--- Vorliegender Text ---
Kaum ein Projektierer hat in Deutschland so viel Erfahrung mit Offshore-Wind-
energie wie Irina Lucke. Sie hat für EWE den ersten Nordseewindpark Alpha Ventus mit realisiert und war bis Ende 2020 Managing Director der EWE Offshore Service & Solutions GmbH, EWE-OSS. Das ist sie auch weiterhin. Nur wurde die EWE-OSS in die Omexom Renewable Energies Offshore GmbH umfirmiert, nachdem Vinci Energies die EWE-Tochter übernommen und in Omexom integriert, der Marke für Infrastrukturen von Vinci Energies. ERNEUERBARE ENERGIEN sprach mit ihr über Märkte und Politik.

Frau Lucke, was ist die größte Herausforderung für den weiteren Offshore-Ausbau? 60 GW ist das neue Ziel.

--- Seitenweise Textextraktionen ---
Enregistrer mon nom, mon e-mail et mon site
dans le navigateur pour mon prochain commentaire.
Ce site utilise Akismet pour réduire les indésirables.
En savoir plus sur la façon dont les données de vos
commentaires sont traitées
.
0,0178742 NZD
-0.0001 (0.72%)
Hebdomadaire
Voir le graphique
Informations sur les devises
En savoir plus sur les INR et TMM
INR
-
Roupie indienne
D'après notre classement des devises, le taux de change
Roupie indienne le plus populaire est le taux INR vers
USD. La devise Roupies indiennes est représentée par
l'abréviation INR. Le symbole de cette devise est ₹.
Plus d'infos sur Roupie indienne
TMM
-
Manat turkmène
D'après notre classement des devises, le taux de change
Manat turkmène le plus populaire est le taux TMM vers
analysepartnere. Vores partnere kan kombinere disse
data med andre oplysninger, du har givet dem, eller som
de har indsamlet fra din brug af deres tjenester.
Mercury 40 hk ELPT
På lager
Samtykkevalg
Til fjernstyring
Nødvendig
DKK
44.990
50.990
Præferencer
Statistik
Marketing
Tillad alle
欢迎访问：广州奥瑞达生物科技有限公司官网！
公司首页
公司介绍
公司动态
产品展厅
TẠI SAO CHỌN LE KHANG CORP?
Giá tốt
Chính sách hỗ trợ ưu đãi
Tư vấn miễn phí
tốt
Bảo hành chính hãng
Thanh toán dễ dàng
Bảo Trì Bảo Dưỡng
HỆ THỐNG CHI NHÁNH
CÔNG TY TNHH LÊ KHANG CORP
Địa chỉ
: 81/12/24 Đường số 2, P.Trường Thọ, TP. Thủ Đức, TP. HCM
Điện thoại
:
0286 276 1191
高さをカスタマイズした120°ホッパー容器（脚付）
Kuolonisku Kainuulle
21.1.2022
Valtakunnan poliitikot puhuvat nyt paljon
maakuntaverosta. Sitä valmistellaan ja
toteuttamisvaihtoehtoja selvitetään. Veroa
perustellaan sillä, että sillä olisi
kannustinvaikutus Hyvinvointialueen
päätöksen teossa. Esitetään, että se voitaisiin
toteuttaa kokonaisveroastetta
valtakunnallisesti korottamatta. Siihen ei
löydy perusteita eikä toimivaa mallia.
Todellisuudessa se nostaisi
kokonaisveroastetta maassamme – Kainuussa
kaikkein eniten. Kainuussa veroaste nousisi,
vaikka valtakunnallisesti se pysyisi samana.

--- Erforderliche Aktion 1 ---
Fassen Sie den Text über Irina Lucke in zwei Sätzen zusammen.
--- Erforderliche Aktion 2 ---
Welchen Nordseewindpark hat Irina Lucke laut dem Text über sie für EWE mit realisiert?

--- Ihre Lösung 1 ---
Irina Lucke zählt zu den erfahrensten Projektierern von Offshore-Windenergie in Deutschland. Sie hat für EWE den ersten Nordseewindpark Alpha Ventus mit realisiert und ist weiterhin Managing Director der früheren EWE-OSS, die nach der Übernahme durch Vinci Energies in Omexom Renewable Energies Offshore GmbH umfirmiert wurde.

--- Ihre Lösung 2 ---
Den ersten Nordseewindpark Alpha Ventus.